▶ [Requirements] Please retype everything from the start of the rows below down to the line containing "family: Xiphocentronidae", including that line.

□ □ □ □

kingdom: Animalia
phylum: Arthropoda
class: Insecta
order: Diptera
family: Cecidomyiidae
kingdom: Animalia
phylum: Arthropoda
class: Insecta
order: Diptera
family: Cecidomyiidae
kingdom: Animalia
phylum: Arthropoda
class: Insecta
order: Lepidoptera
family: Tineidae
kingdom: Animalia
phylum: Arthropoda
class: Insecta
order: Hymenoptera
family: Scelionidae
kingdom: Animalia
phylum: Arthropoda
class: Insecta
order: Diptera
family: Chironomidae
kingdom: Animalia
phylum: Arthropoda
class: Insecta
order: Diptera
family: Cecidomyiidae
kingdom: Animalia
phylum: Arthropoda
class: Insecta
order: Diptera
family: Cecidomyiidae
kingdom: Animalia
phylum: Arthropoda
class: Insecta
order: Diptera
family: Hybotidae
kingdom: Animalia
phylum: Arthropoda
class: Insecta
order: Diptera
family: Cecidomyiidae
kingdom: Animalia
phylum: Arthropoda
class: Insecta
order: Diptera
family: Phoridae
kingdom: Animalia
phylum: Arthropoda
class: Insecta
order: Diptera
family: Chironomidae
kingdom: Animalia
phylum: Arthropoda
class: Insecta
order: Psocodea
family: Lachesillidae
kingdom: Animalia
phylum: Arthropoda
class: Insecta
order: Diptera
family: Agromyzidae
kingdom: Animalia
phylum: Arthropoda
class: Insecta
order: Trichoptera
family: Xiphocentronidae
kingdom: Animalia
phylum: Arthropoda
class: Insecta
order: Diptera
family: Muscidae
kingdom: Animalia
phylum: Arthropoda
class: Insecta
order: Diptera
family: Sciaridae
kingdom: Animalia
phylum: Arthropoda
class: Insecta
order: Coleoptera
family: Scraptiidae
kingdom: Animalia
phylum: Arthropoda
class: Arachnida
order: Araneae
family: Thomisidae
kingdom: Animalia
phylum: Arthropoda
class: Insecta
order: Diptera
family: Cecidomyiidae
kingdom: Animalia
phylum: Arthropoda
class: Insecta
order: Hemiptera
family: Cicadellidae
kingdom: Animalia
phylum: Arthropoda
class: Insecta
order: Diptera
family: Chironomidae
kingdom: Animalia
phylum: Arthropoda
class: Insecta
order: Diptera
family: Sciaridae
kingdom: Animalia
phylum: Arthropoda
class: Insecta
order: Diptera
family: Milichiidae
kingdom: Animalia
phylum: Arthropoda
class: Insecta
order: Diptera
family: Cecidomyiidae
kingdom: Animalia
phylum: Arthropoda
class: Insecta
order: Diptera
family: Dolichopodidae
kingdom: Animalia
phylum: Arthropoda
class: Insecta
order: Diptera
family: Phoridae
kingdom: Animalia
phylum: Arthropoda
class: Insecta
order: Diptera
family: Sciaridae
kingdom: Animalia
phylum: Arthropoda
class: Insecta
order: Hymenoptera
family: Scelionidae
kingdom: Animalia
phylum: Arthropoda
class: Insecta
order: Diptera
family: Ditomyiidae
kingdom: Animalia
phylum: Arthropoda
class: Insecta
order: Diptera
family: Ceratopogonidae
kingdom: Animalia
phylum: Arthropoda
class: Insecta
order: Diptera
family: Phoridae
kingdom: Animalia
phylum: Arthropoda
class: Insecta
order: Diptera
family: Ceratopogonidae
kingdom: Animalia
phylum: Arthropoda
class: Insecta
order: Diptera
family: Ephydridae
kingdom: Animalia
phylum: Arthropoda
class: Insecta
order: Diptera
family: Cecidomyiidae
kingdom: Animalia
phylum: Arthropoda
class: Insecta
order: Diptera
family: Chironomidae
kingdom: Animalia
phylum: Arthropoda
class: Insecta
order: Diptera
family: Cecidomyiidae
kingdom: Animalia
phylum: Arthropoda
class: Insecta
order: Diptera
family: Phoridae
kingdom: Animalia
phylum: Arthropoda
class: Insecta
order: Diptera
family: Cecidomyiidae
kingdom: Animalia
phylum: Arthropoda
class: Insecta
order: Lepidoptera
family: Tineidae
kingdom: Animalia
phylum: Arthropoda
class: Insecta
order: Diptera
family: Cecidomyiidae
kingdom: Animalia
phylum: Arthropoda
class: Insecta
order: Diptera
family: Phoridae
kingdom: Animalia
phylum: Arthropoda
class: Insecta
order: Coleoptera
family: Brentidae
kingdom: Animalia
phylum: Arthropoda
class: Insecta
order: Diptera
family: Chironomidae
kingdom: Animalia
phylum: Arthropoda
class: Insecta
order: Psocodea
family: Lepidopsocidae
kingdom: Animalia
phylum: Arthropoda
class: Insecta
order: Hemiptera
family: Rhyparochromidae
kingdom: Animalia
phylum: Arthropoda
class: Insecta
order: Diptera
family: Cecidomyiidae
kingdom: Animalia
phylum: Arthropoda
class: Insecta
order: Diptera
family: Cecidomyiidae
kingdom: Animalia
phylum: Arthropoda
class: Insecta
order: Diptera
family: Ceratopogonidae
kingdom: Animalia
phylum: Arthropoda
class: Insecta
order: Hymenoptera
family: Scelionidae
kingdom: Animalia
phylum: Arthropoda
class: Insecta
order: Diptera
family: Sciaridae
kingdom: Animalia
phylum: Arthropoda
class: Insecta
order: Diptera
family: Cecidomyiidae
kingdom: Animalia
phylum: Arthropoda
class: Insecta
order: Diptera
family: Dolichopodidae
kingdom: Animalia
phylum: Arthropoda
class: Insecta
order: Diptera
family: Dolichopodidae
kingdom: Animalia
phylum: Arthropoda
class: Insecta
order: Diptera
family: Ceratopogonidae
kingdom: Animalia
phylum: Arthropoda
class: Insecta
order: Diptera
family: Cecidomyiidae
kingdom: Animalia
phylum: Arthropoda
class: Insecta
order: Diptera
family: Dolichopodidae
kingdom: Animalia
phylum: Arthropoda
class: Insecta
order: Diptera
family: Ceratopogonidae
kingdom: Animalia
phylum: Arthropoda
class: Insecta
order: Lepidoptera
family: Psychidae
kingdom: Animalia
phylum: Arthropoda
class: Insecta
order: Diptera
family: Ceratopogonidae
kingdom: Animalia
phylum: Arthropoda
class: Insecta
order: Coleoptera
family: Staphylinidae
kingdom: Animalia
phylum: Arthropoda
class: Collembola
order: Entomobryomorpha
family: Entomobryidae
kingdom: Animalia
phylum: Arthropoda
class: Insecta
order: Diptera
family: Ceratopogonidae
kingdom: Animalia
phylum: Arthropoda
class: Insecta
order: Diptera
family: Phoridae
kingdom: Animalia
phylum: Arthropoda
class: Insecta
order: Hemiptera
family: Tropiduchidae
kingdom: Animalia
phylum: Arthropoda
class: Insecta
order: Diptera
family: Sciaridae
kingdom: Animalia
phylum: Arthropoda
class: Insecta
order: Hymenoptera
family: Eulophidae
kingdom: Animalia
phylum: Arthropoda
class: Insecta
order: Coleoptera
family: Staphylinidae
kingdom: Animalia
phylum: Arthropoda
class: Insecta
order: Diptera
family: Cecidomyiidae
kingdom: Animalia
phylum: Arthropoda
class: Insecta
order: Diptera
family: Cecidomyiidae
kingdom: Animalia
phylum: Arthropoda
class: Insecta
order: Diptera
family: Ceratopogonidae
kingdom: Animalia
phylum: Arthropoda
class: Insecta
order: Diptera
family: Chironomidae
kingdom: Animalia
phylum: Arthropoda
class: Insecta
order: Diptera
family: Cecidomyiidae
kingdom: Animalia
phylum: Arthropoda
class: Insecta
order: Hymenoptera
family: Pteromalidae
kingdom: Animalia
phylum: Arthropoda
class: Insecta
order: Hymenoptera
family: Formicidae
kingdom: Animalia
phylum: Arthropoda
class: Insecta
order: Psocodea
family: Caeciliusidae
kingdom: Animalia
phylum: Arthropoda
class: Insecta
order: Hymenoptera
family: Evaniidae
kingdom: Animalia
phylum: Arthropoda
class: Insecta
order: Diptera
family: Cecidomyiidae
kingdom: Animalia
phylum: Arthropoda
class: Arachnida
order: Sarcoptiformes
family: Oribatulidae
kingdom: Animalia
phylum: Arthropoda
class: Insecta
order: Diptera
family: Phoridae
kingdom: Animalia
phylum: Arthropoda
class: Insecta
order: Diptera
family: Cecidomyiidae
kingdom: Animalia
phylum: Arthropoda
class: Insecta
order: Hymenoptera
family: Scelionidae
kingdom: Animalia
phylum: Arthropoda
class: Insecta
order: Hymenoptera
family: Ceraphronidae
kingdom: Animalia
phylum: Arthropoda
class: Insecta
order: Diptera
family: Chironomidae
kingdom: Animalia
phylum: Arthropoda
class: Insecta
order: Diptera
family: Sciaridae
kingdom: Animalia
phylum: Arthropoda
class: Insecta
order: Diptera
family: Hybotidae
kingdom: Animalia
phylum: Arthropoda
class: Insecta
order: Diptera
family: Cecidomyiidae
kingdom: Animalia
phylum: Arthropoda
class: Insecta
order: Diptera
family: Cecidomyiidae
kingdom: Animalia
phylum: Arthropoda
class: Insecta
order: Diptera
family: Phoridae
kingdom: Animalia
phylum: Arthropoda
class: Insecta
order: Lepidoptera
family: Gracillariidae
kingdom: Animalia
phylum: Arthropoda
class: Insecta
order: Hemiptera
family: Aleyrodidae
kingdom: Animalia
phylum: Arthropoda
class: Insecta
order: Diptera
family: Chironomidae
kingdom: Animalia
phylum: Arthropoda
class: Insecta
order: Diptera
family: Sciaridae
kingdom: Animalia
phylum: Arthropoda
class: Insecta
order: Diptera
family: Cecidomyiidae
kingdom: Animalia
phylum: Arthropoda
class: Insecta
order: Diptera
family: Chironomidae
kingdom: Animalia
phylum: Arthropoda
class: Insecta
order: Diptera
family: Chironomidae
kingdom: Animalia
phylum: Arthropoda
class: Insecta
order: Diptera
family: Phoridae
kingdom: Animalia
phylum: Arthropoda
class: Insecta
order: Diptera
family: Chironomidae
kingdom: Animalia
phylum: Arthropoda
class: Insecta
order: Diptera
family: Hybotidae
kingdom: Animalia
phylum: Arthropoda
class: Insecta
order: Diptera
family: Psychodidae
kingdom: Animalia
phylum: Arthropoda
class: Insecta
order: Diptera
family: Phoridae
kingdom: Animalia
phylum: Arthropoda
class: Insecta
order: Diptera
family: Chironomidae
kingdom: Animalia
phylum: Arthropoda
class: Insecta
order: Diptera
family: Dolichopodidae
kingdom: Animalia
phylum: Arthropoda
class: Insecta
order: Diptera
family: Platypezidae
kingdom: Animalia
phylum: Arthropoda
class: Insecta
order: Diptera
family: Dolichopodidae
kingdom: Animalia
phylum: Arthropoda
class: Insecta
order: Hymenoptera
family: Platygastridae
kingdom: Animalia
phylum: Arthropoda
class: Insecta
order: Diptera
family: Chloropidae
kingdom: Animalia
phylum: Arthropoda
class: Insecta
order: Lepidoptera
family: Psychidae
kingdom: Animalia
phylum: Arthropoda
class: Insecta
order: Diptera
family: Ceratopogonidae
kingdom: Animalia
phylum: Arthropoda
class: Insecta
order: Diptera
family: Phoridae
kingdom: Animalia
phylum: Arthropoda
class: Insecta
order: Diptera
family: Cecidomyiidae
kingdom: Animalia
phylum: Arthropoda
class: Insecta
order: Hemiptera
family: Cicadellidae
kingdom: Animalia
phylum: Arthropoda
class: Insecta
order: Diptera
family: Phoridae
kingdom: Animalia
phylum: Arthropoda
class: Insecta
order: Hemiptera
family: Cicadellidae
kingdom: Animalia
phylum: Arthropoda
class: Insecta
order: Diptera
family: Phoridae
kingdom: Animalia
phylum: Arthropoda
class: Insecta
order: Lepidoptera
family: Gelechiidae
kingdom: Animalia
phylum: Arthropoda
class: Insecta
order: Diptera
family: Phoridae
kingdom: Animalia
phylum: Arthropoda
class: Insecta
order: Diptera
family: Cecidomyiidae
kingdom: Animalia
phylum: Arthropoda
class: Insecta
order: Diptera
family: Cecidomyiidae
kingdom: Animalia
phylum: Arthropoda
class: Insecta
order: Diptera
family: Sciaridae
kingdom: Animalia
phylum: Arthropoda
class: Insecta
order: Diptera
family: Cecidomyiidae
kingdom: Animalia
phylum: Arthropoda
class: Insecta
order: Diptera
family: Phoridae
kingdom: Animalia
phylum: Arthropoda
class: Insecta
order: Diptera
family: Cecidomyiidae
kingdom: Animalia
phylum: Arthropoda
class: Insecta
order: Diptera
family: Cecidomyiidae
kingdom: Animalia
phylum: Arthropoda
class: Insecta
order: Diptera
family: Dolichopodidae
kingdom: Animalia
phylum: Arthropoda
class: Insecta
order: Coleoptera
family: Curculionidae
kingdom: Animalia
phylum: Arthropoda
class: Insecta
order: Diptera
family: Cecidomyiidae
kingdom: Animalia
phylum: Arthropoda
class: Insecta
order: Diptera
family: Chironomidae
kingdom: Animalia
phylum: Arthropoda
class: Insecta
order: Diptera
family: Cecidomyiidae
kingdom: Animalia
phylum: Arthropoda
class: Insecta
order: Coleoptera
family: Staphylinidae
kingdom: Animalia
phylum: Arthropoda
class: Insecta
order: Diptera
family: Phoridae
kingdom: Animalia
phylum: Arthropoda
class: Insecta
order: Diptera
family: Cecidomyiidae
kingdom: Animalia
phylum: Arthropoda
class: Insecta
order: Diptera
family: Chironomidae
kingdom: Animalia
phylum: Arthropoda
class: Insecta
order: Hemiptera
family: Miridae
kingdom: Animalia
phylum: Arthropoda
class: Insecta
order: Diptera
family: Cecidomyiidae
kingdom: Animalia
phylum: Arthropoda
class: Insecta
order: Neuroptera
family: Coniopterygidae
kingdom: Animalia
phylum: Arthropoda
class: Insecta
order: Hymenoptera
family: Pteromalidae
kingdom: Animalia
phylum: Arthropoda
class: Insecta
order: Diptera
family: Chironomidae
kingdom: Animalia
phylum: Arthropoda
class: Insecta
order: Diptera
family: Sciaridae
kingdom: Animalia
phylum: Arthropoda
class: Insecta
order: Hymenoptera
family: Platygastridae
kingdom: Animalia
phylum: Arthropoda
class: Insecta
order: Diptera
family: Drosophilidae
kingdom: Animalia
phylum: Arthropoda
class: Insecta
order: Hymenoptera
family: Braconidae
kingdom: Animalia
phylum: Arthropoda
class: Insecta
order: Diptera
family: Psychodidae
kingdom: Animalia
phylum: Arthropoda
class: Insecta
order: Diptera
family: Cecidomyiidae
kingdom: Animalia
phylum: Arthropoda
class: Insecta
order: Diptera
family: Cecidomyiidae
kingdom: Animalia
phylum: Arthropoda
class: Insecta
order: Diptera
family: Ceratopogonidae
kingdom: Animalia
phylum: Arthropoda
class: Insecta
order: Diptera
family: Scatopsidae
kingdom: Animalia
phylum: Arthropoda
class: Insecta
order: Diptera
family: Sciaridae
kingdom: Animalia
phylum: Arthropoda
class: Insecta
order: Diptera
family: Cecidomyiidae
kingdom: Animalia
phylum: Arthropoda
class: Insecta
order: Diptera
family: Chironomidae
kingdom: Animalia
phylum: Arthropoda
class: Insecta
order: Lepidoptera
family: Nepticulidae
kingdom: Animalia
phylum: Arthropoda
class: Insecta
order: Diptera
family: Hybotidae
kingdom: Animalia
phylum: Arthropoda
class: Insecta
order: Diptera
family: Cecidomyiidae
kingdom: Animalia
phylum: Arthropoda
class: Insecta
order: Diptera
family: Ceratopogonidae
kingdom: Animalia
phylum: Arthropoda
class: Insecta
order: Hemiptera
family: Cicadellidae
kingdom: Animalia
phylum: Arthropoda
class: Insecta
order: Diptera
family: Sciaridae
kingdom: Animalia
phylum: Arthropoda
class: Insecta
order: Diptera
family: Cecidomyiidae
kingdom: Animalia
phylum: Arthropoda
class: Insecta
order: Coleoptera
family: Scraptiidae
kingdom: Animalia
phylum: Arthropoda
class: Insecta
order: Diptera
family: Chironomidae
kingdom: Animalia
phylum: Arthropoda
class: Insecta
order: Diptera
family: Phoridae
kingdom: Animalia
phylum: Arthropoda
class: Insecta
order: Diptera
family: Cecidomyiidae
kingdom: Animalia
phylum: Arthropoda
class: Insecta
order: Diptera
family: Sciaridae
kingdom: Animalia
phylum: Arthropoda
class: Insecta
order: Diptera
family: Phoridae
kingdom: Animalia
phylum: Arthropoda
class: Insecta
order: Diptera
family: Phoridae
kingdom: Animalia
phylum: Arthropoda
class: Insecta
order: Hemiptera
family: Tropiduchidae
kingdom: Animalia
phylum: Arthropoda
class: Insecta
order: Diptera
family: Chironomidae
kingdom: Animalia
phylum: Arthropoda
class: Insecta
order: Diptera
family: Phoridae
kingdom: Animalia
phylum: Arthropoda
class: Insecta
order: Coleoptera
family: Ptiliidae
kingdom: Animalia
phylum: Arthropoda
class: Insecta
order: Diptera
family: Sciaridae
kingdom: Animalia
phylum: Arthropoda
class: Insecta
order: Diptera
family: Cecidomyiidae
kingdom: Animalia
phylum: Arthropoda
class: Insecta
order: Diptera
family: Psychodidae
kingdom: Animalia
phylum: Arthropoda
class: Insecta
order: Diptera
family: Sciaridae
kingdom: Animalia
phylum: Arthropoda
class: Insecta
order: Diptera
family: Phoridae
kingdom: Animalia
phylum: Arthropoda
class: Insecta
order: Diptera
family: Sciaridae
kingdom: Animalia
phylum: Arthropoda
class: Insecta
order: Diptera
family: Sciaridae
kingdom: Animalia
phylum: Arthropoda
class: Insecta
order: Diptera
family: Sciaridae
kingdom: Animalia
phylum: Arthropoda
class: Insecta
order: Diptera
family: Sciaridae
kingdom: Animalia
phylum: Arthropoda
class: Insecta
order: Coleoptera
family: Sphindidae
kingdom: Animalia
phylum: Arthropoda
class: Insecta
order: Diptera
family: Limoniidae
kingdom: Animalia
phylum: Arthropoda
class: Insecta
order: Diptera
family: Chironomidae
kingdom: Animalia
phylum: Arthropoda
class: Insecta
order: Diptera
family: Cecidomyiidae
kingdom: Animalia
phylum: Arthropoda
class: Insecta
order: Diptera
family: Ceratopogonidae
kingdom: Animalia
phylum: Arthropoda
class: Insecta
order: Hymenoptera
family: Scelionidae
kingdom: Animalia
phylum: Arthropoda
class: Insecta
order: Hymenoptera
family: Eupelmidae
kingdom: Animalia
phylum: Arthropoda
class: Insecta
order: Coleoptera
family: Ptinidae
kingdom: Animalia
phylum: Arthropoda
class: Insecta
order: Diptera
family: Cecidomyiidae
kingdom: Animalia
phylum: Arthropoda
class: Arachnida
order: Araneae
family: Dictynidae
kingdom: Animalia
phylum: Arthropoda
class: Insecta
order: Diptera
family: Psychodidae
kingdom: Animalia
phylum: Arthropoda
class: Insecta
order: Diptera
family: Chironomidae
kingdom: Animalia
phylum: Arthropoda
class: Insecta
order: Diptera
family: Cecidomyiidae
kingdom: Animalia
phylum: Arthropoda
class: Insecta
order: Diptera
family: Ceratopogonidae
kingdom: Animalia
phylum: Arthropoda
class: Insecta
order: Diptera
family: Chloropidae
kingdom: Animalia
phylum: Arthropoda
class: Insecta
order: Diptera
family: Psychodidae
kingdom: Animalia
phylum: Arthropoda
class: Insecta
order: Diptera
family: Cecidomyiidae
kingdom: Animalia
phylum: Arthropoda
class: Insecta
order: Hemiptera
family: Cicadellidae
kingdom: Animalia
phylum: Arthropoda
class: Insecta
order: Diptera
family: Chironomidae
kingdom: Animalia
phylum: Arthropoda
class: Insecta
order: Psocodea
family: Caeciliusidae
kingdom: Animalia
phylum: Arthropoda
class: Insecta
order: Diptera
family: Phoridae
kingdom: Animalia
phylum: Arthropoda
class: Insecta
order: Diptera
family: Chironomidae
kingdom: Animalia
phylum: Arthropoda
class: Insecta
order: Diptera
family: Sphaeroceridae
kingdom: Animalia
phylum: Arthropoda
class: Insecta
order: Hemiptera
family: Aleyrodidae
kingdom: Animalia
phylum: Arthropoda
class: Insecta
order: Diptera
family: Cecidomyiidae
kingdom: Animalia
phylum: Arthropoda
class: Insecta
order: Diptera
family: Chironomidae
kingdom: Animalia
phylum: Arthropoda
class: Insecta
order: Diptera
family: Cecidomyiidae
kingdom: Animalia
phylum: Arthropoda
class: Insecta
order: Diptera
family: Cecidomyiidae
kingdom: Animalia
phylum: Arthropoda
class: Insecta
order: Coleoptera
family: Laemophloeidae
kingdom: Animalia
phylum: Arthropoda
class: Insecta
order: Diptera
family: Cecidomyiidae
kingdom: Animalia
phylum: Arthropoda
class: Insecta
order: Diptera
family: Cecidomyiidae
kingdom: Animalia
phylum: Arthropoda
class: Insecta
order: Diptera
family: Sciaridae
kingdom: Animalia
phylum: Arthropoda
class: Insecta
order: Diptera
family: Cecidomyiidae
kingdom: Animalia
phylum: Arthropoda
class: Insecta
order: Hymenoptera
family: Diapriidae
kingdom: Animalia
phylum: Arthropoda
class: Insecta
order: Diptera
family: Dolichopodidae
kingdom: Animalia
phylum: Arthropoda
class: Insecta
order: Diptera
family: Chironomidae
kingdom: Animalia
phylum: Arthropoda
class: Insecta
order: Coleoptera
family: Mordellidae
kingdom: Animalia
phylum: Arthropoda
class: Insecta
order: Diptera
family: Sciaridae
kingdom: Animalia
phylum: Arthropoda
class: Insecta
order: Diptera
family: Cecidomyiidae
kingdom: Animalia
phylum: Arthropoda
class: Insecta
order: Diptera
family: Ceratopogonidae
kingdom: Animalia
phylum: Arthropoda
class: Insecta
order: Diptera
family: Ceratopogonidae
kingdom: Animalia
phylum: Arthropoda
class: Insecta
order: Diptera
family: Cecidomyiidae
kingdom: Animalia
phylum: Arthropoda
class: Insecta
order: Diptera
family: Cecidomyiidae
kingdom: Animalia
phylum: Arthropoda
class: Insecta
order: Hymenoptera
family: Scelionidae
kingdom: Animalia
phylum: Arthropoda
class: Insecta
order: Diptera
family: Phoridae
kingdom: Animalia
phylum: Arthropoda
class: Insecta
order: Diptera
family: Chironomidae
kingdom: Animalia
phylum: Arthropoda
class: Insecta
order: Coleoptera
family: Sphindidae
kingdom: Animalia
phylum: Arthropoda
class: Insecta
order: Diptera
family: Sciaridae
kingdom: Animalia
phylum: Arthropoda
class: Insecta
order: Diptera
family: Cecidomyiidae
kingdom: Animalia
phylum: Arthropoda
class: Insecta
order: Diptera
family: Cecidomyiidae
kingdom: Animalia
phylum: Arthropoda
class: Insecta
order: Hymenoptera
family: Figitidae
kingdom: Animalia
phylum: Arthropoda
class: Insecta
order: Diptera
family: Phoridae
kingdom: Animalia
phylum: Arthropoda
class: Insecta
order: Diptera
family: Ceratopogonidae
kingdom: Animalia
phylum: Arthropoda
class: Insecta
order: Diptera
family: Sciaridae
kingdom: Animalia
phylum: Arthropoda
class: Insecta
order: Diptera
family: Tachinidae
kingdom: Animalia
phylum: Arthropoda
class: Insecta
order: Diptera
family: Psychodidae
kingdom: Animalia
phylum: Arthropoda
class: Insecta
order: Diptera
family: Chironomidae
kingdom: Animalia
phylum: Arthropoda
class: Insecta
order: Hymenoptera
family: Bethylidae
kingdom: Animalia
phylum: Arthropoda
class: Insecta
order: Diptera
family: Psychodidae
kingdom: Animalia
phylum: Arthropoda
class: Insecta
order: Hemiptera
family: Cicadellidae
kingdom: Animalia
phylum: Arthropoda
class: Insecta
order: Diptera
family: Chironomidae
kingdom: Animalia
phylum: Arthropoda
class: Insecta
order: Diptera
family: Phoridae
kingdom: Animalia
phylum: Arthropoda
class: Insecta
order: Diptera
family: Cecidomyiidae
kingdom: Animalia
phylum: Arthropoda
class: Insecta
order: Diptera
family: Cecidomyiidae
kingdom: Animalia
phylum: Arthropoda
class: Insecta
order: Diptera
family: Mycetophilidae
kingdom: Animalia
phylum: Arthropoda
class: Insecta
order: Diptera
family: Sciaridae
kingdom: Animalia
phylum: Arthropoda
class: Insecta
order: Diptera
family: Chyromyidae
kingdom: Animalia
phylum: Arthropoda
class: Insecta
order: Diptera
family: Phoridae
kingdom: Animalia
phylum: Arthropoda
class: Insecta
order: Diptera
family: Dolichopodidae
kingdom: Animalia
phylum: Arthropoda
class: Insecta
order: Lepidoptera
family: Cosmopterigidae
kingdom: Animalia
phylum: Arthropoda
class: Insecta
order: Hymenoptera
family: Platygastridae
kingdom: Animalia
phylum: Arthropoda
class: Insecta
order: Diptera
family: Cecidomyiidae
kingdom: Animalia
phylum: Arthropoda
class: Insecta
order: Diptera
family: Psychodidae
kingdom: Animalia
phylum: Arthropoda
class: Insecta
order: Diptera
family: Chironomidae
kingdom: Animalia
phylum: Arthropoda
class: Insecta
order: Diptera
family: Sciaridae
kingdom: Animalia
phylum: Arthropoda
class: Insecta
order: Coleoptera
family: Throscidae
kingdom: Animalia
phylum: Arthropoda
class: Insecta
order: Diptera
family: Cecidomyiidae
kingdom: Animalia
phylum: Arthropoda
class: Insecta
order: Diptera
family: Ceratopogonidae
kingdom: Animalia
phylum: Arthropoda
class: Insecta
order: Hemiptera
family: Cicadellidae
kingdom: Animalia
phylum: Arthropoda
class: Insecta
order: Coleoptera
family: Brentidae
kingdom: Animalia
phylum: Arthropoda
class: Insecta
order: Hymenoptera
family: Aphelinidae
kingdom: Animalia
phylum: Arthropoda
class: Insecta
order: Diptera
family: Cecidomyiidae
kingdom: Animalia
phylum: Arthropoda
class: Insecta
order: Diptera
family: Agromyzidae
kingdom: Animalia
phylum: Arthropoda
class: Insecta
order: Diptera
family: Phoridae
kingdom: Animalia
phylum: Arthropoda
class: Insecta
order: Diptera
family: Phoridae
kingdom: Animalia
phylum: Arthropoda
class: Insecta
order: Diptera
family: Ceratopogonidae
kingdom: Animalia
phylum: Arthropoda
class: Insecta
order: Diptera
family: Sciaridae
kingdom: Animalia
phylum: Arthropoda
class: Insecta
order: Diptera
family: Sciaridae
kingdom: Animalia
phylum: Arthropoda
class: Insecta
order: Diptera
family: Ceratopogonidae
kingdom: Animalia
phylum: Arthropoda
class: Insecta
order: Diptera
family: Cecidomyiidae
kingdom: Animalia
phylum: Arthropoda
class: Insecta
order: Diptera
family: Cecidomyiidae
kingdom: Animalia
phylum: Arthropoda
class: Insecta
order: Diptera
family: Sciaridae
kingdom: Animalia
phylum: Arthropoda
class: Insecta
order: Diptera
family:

□ □ □ □

▶ [The response]
kingdom: Animalia
phylum: Arthropoda
class: Insecta
order: Diptera
family: Cecidomyiidae
kingdom: Animalia
phylum: Arthropoda
class: Insecta
order: Diptera
family: Cecidomyiidae
kingdom: Animalia
phylum: Arthropoda
class: Insecta
order: Lepidoptera
family: Tineidae
kingdom: Animalia
phylum: Arthropoda
class: Insecta
order: Hymenoptera
family: Scelionidae
kingdom: Animalia
phylum: Arthropoda
class: Insecta
order: Diptera
family: Chironomidae
kingdom: Animalia
phylum: Arthropoda
class: Insecta
order: Diptera
family: Cecidomyiidae
kingdom: Animalia
phylum: Arthropoda
class: Insecta
order: Diptera
family: Cecidomyiidae
kingdom: Animalia
phylum: Arthropoda
class: Insecta
order: Diptera
family: Hybotidae
kingdom: Animalia
phylum: Arthropoda
class: Insecta
order: Diptera
family: Cecidomyiidae
kingdom: Animalia
phylum: Arthropoda
class: Insecta
order: Diptera
family: Phoridae
kingdom: Animalia
phylum: Arthropoda
class: Insecta
order: Diptera
family: Chironomidae
kingdom: Animalia
phylum: Arthropoda
class: Insecta
order: Psocodea
family: Lachesillidae
kingdom: Animalia
phylum: Arthropoda
class: Insecta
order: Diptera
family: Agromyzidae
kingdom: Animalia
phylum: Arthropoda
class: Insecta
order: Trichoptera
family: Xiphocentronidae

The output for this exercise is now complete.